**What the exercise asks:** Would you print the material exactly, starting at its first line and ending at the line holding "(509, 1542) none"?
──────── Exercise materials
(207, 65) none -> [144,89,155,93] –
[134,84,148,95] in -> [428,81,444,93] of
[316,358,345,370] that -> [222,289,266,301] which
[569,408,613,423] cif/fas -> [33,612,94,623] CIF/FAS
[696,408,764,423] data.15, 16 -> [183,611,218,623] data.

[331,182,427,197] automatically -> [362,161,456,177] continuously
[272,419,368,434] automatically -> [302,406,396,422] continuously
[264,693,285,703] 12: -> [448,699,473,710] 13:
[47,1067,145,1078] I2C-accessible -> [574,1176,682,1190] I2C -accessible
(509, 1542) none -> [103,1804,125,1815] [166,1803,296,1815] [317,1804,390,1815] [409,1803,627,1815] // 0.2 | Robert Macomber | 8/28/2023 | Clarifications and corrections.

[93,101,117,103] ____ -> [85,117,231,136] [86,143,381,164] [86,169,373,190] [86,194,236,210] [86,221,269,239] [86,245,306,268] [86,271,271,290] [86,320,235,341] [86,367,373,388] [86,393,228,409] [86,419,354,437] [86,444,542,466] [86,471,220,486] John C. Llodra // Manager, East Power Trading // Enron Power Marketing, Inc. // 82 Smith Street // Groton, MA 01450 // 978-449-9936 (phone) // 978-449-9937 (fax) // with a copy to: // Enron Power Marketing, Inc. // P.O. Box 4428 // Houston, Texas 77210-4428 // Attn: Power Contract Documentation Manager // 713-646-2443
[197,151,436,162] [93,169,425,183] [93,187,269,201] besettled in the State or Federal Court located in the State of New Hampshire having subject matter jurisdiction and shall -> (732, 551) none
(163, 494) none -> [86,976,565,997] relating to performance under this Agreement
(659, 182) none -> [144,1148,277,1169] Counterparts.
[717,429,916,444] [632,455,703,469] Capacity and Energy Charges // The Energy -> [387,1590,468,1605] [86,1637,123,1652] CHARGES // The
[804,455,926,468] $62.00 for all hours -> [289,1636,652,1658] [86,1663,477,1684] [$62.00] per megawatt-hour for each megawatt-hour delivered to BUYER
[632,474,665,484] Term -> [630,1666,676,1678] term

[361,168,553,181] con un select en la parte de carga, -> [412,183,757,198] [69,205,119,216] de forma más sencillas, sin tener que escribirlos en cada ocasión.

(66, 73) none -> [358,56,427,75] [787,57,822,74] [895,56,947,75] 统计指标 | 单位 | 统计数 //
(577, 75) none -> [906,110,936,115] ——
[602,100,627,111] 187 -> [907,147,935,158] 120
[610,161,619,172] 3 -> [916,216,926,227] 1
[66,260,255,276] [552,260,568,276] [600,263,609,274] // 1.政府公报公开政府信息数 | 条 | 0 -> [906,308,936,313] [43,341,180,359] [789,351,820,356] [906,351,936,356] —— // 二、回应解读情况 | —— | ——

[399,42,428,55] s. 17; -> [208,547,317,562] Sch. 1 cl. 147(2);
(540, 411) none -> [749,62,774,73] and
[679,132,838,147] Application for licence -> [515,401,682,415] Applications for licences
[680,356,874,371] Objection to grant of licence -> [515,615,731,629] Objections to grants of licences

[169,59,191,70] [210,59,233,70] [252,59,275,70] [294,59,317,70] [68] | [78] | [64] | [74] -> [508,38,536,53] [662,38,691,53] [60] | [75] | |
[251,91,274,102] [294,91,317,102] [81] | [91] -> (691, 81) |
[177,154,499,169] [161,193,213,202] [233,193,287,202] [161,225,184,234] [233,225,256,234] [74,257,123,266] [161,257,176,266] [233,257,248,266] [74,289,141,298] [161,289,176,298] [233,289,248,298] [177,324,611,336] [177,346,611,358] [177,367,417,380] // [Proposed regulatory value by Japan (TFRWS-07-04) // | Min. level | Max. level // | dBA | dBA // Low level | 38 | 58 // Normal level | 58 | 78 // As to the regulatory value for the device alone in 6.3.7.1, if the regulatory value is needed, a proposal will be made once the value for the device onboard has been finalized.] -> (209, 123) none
────────────────
**Written reply:**
(207, 65) none -> [144,89,155,93] –
[134,84,148,95] in -> [428,81,444,93] of
[316,358,345,370] that -> [222,289,266,301] which
[569,408,613,423] cif/fas -> [33,612,94,623] CIF/FAS
[696,408,764,423] data.15, 16 -> [183,611,218,623] data.

[331,182,427,197] automatically -> [362,161,456,177] continuously
[272,419,368,434] automatically -> [302,406,396,422] continuously
[264,693,285,703] 12: -> [448,699,473,710] 13:
[47,1067,145,1078] I2C-accessible -> [574,1176,682,1190] I2C -accessible
(509, 1542) none -> [103,1804,125,1815] [166,1803,296,1815] [317,1804,390,1815] [409,1803,627,1815] // 0.2 | Robert Macomber | 8/28/2023 | Clarifications and corrections.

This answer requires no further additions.